NOP58 and RBFOX2 affect snoRNAs with different structure and genomic position

The distinct effects of NOP58 and RBFOX2 on box C/D snoRNA suggest that snoRNAs displaying different genomic characteristics may form snoRNP complexes with distinct protein requirement. To further examine this possibility, we compared the genomic location and precursor structure of NOP58- and RBFOX2-dependent snoRNAs. In accordance with results described above, only 39% of the individual forms affected by the NOP58 depletion are short, while 95% of those affected by the RBFOX2 depletion are short (Supplementary File 1, Figure S10). This indicates that these proteins affect distinct subsets of box C/D snoRNAs. In general, NOP58-sensitive snoRNAs display higher count and form diversity than those affected by RBFOX2 (Supplementary File 1, Figures S7–S9).

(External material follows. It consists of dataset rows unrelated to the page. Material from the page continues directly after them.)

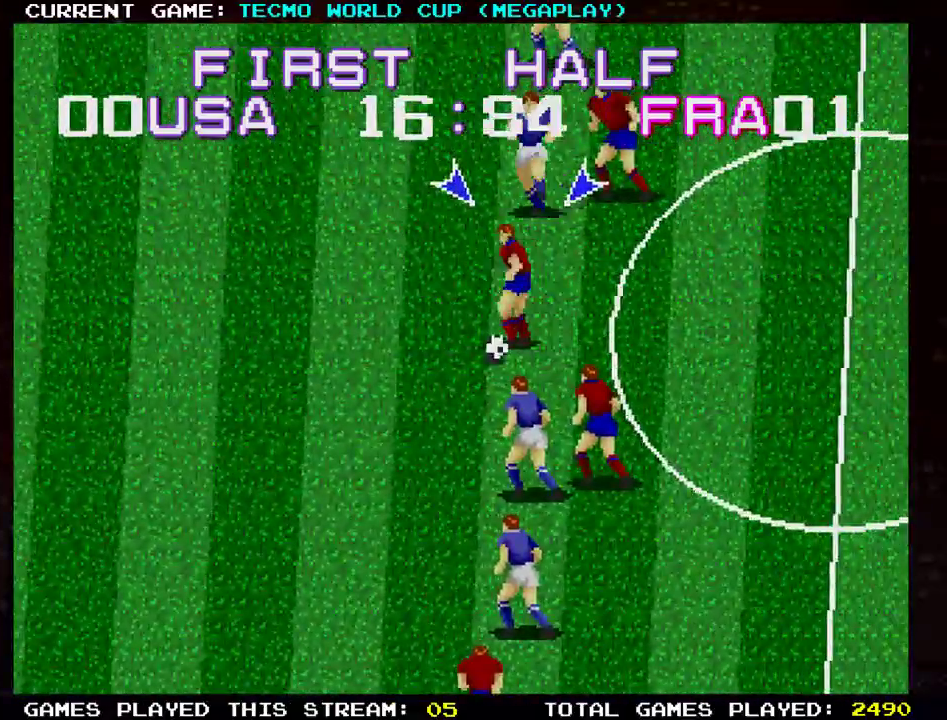
{"buttons": [], "left_stick": "right", "events": []}
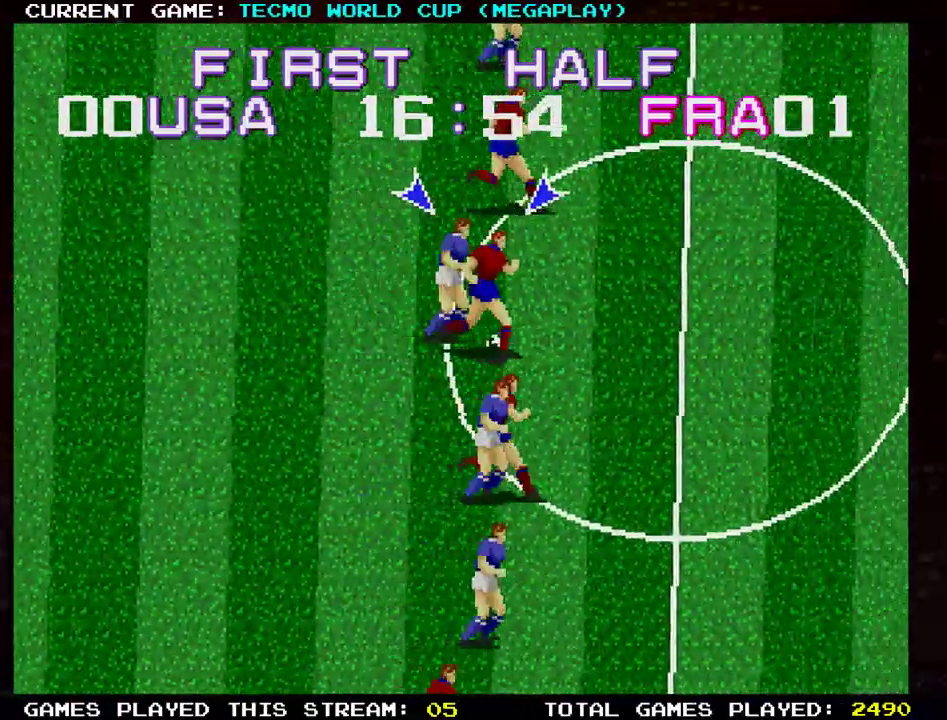
{"buttons": [], "left_stick": "right", "events": [[50, "TRIANGLE", "down"], [200, "TRIANGLE", "up"]]}
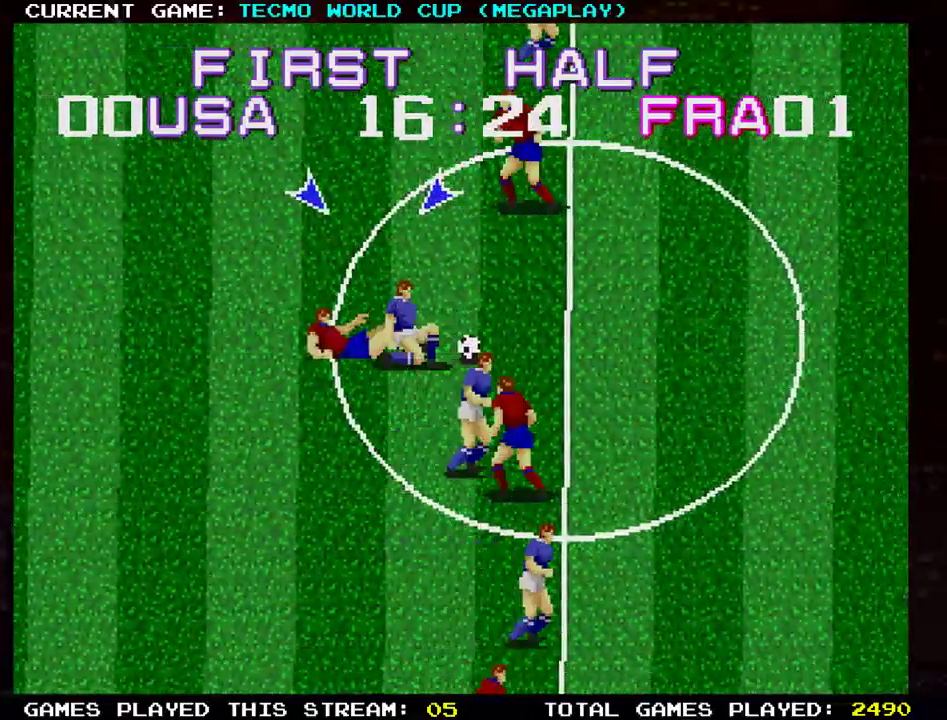
{"buttons": [], "left_stick": "up-left", "events": [[317, "left_stick", "up"], [468, "left_stick", "up-left"]]}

This supports the more general role of NOP58 in snoRNA biogenesis and suggests that RBFOX2 has more specialized functions affecting a small subset of snoRNA. In addition, NOP58 and RBFOX2 appear to affect snoRNAs produced via different processing pathways. NOP58-dependent snoRNAs typically form a strong terminal stem extending within the intronic sequence and are located in close proximity (<150 nt) to the nearest downstream exon, both characteristics of snoRNAs produced through the canonical processing pathway (18). In contrast, 71% of snoRNAs affected by the depletion of RBFOX2 either have short or no terminal stems (< = 4bp) or are found more than 150 nt away from the nearest downstream exon (Supplementary File 1, Figure S10 right column). Overall, the data suggest that the majority of RBFOX2- and NOP58-dependent snoRNAs have different structural requirements for processing and biogenesis.

DISCUSSION

Classical approaches for the study of snoRNA structure and function (e.g. northern blot, low-throughput sequencing of individual snoRNAs) have led us to believe that a given snoRNA is always recognized in the same way and processed/bound by the same interactors, generating a single functional molecule. In contrast, the genome scale analysis of snoRNA presented here suggests otherwise. Box C/D snoRNAs are produced as specific and distinct forms that are conserved in different cell lines (Figure 1 and Supplementary File 1, Figure S4) and affected by different factors (Figures 3 and 4), which cannot be explained by stochastic differences in processing events. Indeed, comparison between normal and cancer cell lines indicates that while snoRNAs are generally overexpressed in cancer, their processing pattern and the relative form distribution is highly conserved (Figure 1 and Supplementary File 1, Figures S3 and S4). Most box C/D snoRNAs detected in this study are found in one of two forms: (i) the long form, which consists of snoRNAs starting between 5 and 6 nt before the box C and ending between 4 and 5 nt after the box D and (ii) the short form, which is defined as snoRNAs starting 4 or 5 nt before the box C and ending 2 or 3 nt after the box D. The long forms are more likely to display canonical snoRNA features, such as long terminal stems, location near the 3′ splice site of the host intron and dependency on core snoRNA binding proteins (e.g. NOP58). In contrast, most short snoRNAs are NOP58 independent, fewer have validated targets and a subset requires non-core snoRNA binding proteins like RBFOX2 for expression. These observations indicate that snoRNAs are expressed in subclasses with varying processing and functional preference and underscore the importance of the 5′ and 3′ end sequences for snoRNA biogenesis and function.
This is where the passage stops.